Радуга прощения (Савин) - страница 7

- А кому думаете передать заказ? - перебил я вопросом восторг чекиста.

- Да есть тут у нас один, хе-хе... Местное дарование, так сказать. Вы видели его памятник Марксу в сквере и еще жертвам революции на площади...

Тут я обрушил на неведомого художника весь сарказм столичного снобизма. Бедный Зипунов аж покраснел, и мне стало его жалко. Уже возлюбленная им идея рушилась на глазах, и я смилостивился:

- Я знаю нескольких петербургских художников и скульпторов. Уверен, что им будет доступна вся глубина столь противоречивого, метафизически сложного образа...

Властитель уезда смотрел на меня, как окончательно присмиревшая кобра на своего укротителя.

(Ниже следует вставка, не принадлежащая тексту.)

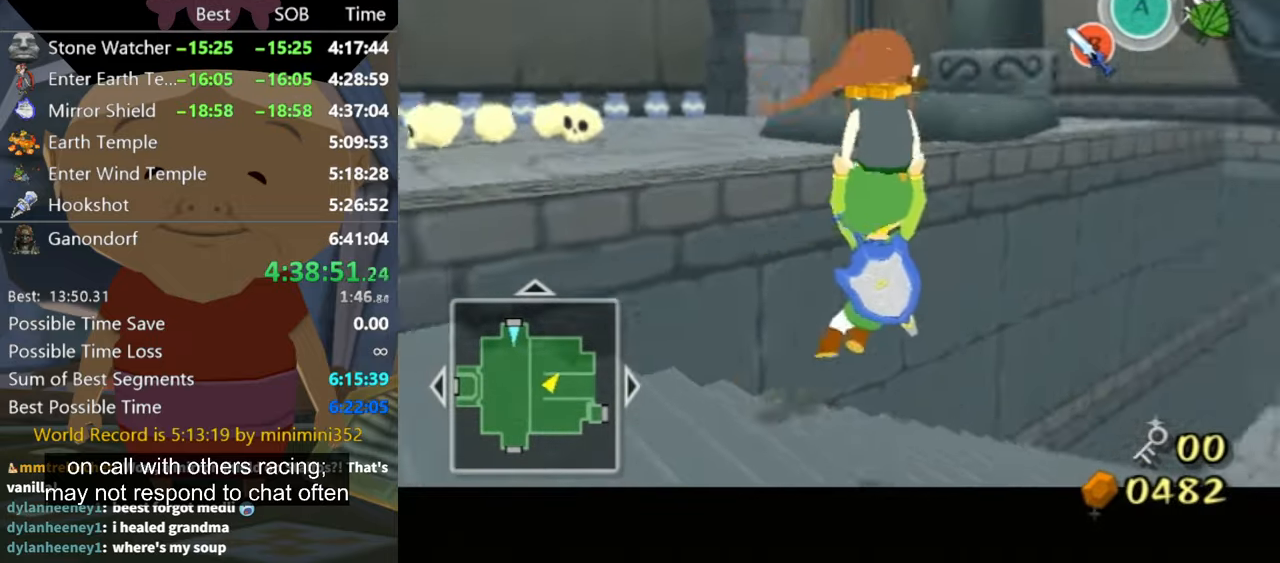
{"buttons": ["L1"], "left_stick": "up-right", "right_stick": "center", "events": [[34, "A", "down"], [134, "A", "up"], [467, "left_stick", "up-right"]]}
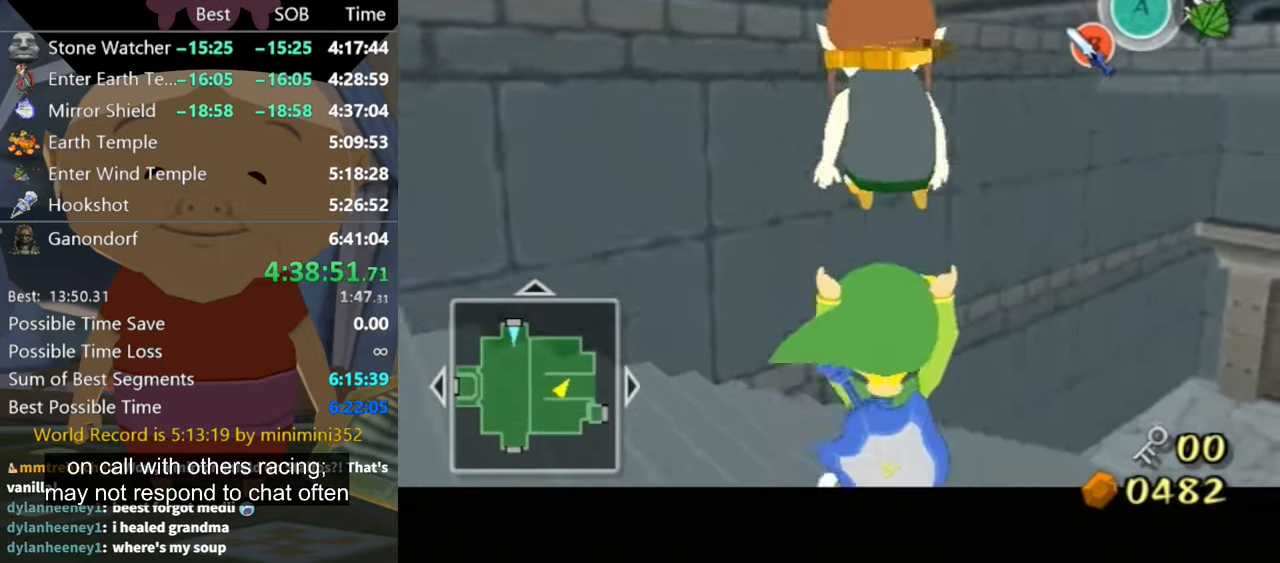
{"buttons": [], "left_stick": "up-right", "right_stick": "down-left", "events": [[267, "L1", "up"], [267, "right_stick", "down-left"]]}
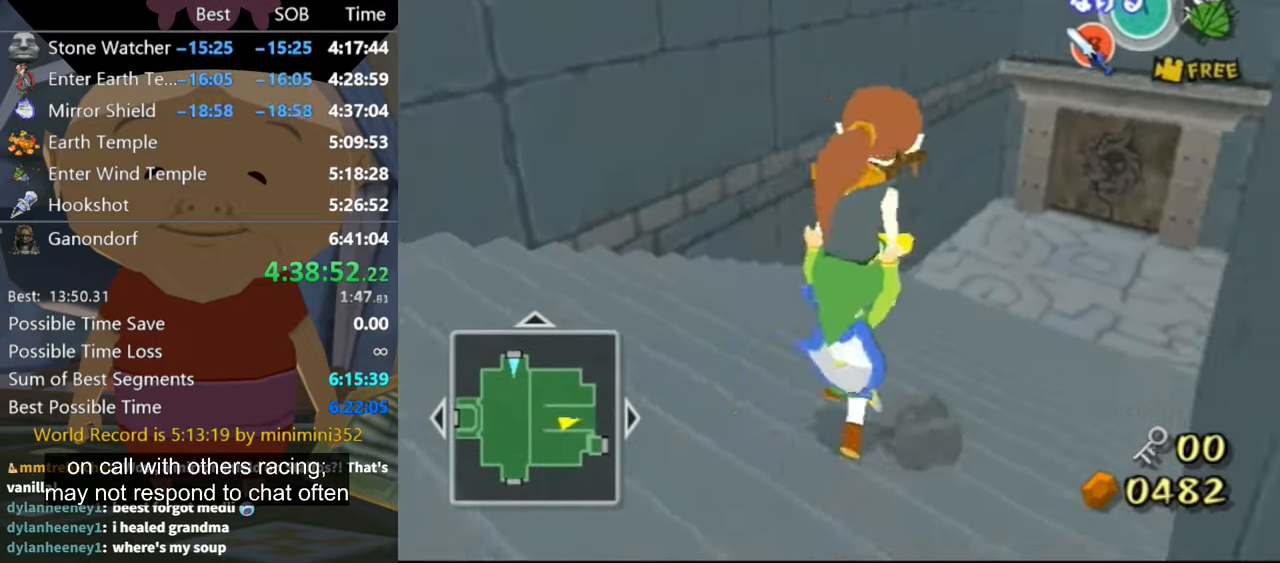
{"buttons": [], "left_stick": "up", "right_stick": "center", "events": [[67, "left_stick", "up"], [134, "right_stick", "center"], [200, "left_stick", "up-right"], [334, "right_stick", "left"], [500, "left_stick", "up"], [500, "right_stick", "center"]]}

Сложнее было уговорить столичных знакомых. Но через месяц напряженной переписки один из них соблазнился оригинальностью идеи и немалым вознаграждением из городской казны, которое расщедрившийся Богдан Степанович даже увеличил из собственного кармана, и вслед за мной прибыл в Энск.

Ради Иуды даже передвинули на более незавидное место памятник жертвам революции. Христопродавец был изображен в виде тонкого, вьющегося, как змея, человека, одной рукой рвущего на себе висельную петлю, а другую, сжатую в кулак, воздергивающего к небу не то в ненависти, не то в мольбе. После установки памятника новое уездное барство устроило такой званый ужин в честь отбывающего скульптора, какого город не знал и в бытность свою вотчиной князя Ромодановского, сподвижника Петра Великого.

Однако, несмотря на такое обожание, столичная знаменитость поспешила уехать, по-дружески посоветовав мне сделать то же самое.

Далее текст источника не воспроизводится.